Ersin Tatar, bu konuda Türkiye Cumhurbaşkanı Recep Tayyip Erdoğan’ın büyük gayretleri olduğunun altını çizdi.
TDT’ye üye ülkelerin, Kıbrıs’ın kuzeyinde bir Türk devletini diplomatik anlamda tanımasalar da varlığını kabul ettiklerini söyleyen Tatar, “Bu devletler şu anda bizi diplomatik anlamda tanımayabilirler ama bu teşkilata üye olmakla onlar da kabul ediyorlar ki bu devlet, bir devlettir. Bu devletin her türlü ve çeşitli kurumları vardır. Şu anda TDT içerisinde çeşitli toplantılarda bizler de yer alıyoruz. Gerek ticaret odası gerek sanayi odası gerek parlamento gerek bankalar birliği gerek ombudsman müessesi… Gençlerimiz spor faaliyetlerine katılabiliyorlar. TÜRKSOY’un toplantılarında yazarlarımız ve şairlerimiz de yer bulabiliyorlar.” değerlendirmesini yaptı.

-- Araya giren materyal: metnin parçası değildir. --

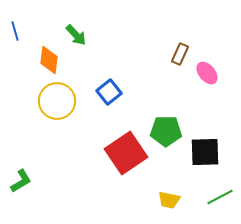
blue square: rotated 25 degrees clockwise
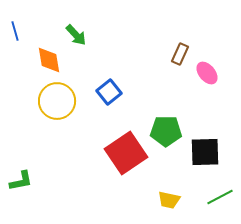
orange diamond: rotated 16 degrees counterclockwise
green L-shape: rotated 20 degrees clockwise
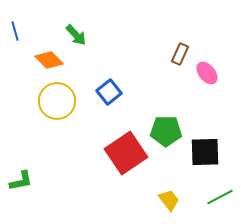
orange diamond: rotated 36 degrees counterclockwise
yellow trapezoid: rotated 140 degrees counterclockwise
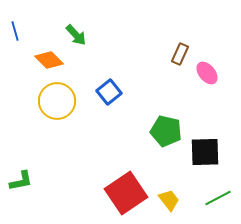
green pentagon: rotated 12 degrees clockwise
red square: moved 40 px down
green line: moved 2 px left, 1 px down
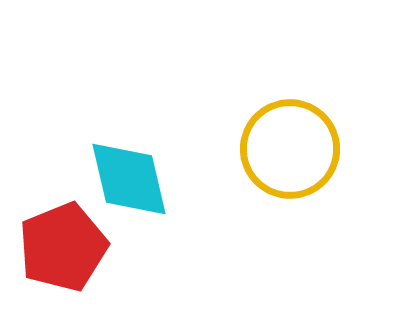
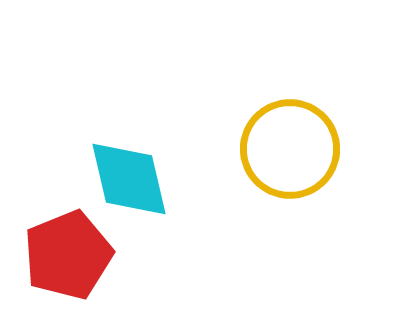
red pentagon: moved 5 px right, 8 px down
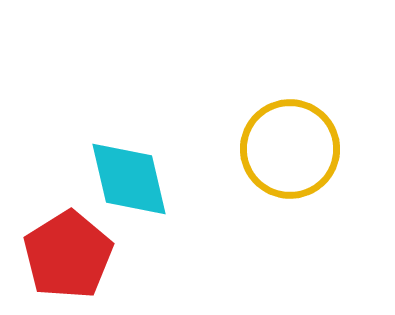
red pentagon: rotated 10 degrees counterclockwise
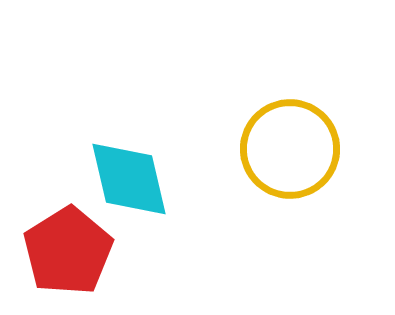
red pentagon: moved 4 px up
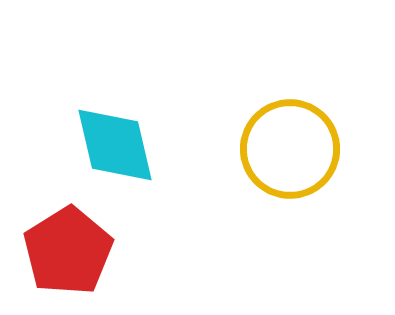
cyan diamond: moved 14 px left, 34 px up
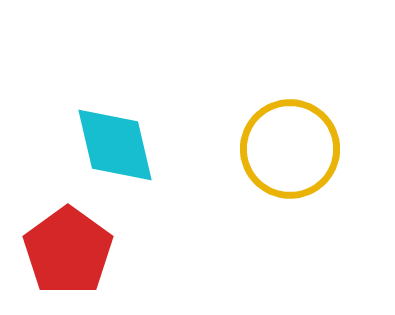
red pentagon: rotated 4 degrees counterclockwise
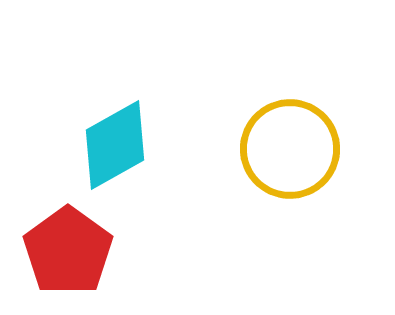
cyan diamond: rotated 74 degrees clockwise
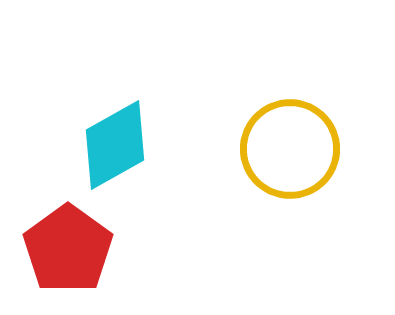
red pentagon: moved 2 px up
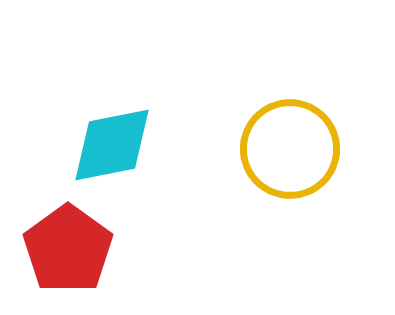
cyan diamond: moved 3 px left; rotated 18 degrees clockwise
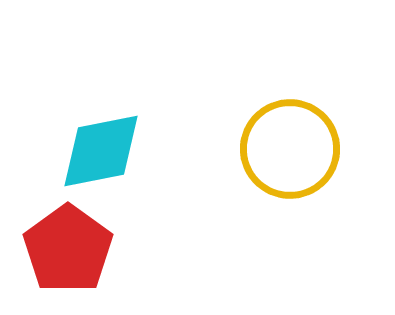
cyan diamond: moved 11 px left, 6 px down
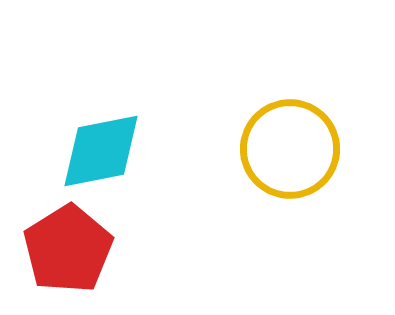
red pentagon: rotated 4 degrees clockwise
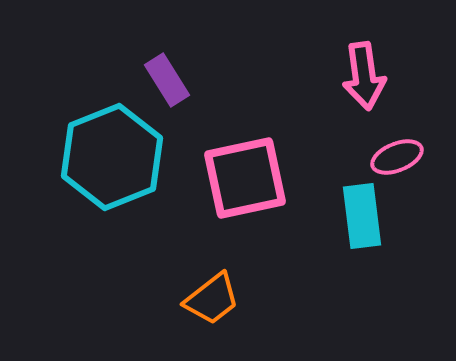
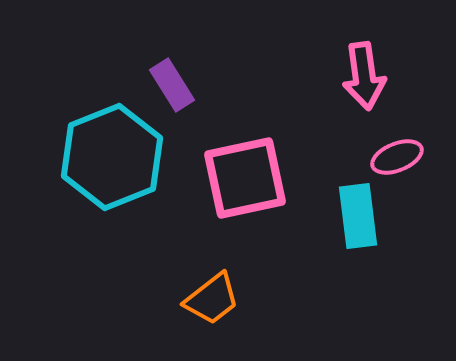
purple rectangle: moved 5 px right, 5 px down
cyan rectangle: moved 4 px left
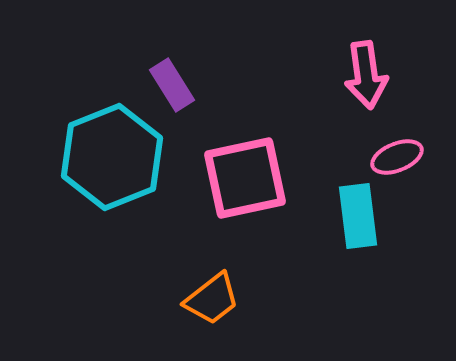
pink arrow: moved 2 px right, 1 px up
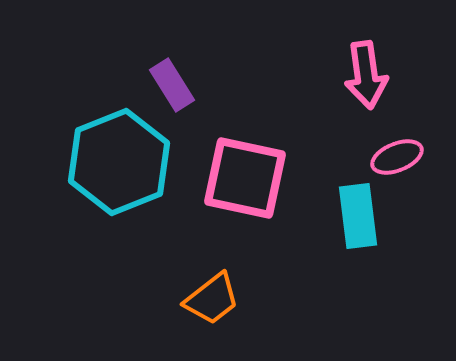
cyan hexagon: moved 7 px right, 5 px down
pink square: rotated 24 degrees clockwise
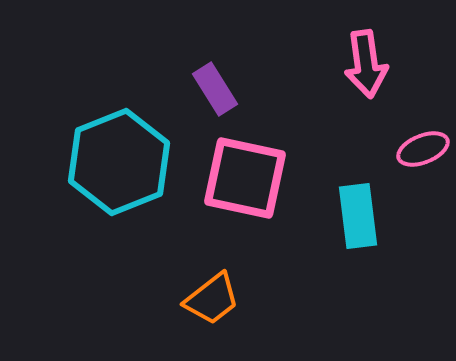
pink arrow: moved 11 px up
purple rectangle: moved 43 px right, 4 px down
pink ellipse: moved 26 px right, 8 px up
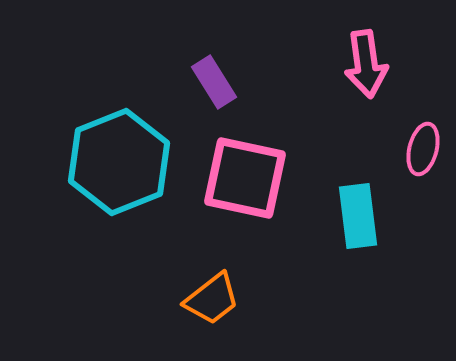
purple rectangle: moved 1 px left, 7 px up
pink ellipse: rotated 54 degrees counterclockwise
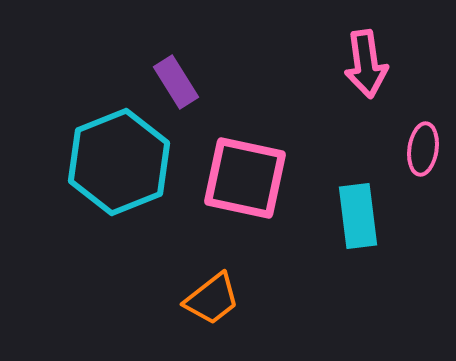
purple rectangle: moved 38 px left
pink ellipse: rotated 6 degrees counterclockwise
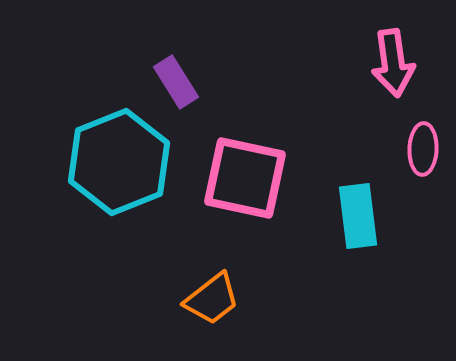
pink arrow: moved 27 px right, 1 px up
pink ellipse: rotated 6 degrees counterclockwise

KKTC olarak ayrı devlet olduklarını, uluslararası anlaşmalardan kaynaklanan haklardan devlet kurduklarını ve bu devleti yaşatacaklarını vurgulayan Cumhurbaşkanı Tatar, şunları kaydetti:
“Her ne kadar da uluslararası camiada Kıbrıs’ın güney kesiminin bize yaptıkları haksızlıklardan dolayı tanınmasak da Türkiye Cumhuriyeti bizi sonuna kadar tanıyor. Burada hiçbir sorun yoktur.”
“Kıbrıs Türkleri, Kırgızistan Türkleri ve Ahıska Türkleri ile aynı kaderi paylaştı”

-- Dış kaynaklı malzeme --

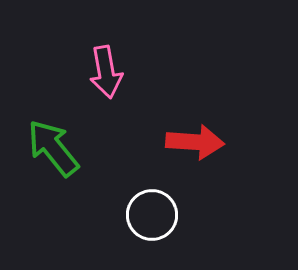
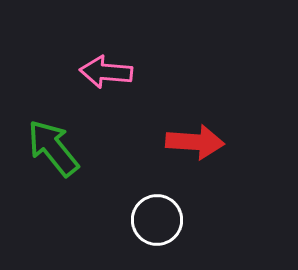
pink arrow: rotated 105 degrees clockwise
white circle: moved 5 px right, 5 px down
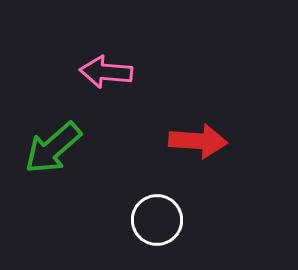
red arrow: moved 3 px right, 1 px up
green arrow: rotated 92 degrees counterclockwise
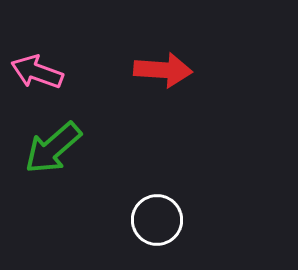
pink arrow: moved 69 px left; rotated 15 degrees clockwise
red arrow: moved 35 px left, 71 px up
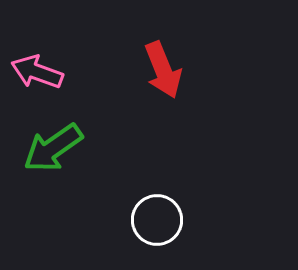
red arrow: rotated 64 degrees clockwise
green arrow: rotated 6 degrees clockwise
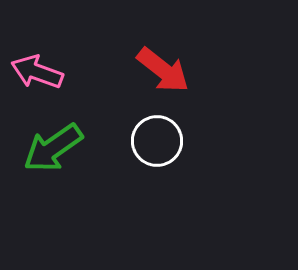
red arrow: rotated 30 degrees counterclockwise
white circle: moved 79 px up
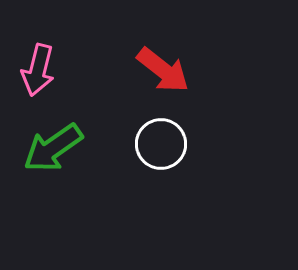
pink arrow: moved 1 px right, 2 px up; rotated 96 degrees counterclockwise
white circle: moved 4 px right, 3 px down
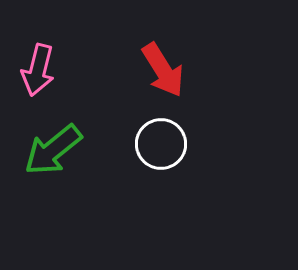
red arrow: rotated 20 degrees clockwise
green arrow: moved 2 px down; rotated 4 degrees counterclockwise
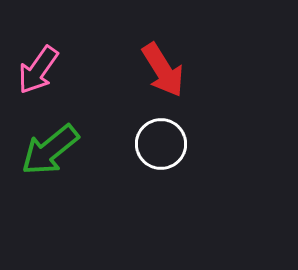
pink arrow: rotated 21 degrees clockwise
green arrow: moved 3 px left
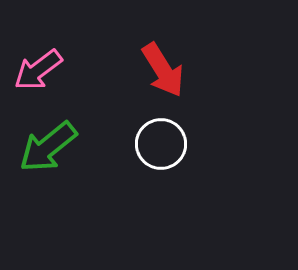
pink arrow: rotated 18 degrees clockwise
green arrow: moved 2 px left, 3 px up
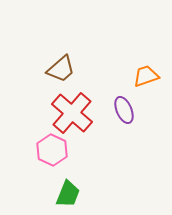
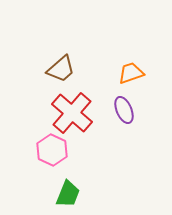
orange trapezoid: moved 15 px left, 3 px up
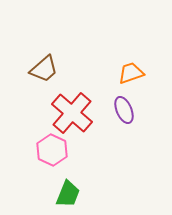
brown trapezoid: moved 17 px left
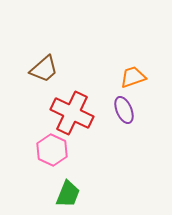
orange trapezoid: moved 2 px right, 4 px down
red cross: rotated 15 degrees counterclockwise
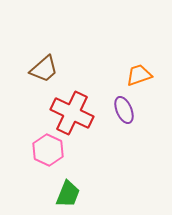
orange trapezoid: moved 6 px right, 2 px up
pink hexagon: moved 4 px left
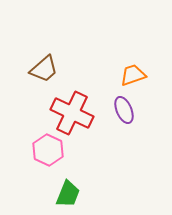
orange trapezoid: moved 6 px left
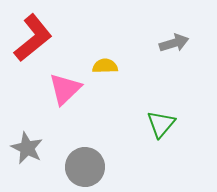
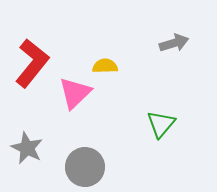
red L-shape: moved 1 px left, 25 px down; rotated 12 degrees counterclockwise
pink triangle: moved 10 px right, 4 px down
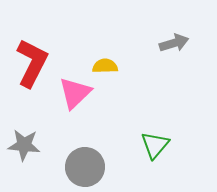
red L-shape: rotated 12 degrees counterclockwise
green triangle: moved 6 px left, 21 px down
gray star: moved 3 px left, 3 px up; rotated 20 degrees counterclockwise
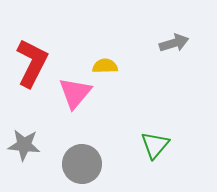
pink triangle: rotated 6 degrees counterclockwise
gray circle: moved 3 px left, 3 px up
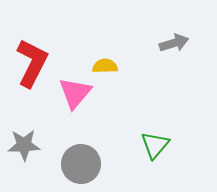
gray star: rotated 8 degrees counterclockwise
gray circle: moved 1 px left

Öte yandan Kırgızistan’da çok sayıda Ahıska Türkü’nün yaşadığını hatırlatan Tatar, Kıbrıs Türklerinin Kırgızistan’daki Türkler ve Ahıskalı Türkleri ile aynı kaderi paylaştığını; katliamlara, soykırımlara uğradığını hatırlattı.
KKTC Cumhurbaşkanı Ersin Tatar, “Bizleri yok etmek için karşı taraftaki zihniyet orantısız güçle saldırdı. Bizi göçe zorladı. Çok sayıda şehit verdik ama hep direndik, yılmadık, Çünkü çok kahramanlarımız var. Çünkü çok fedakar insanlarımız var. Bütün bunların sayesinde gerçekten bir yere gelmiş vaziyetteyiz.” dedi.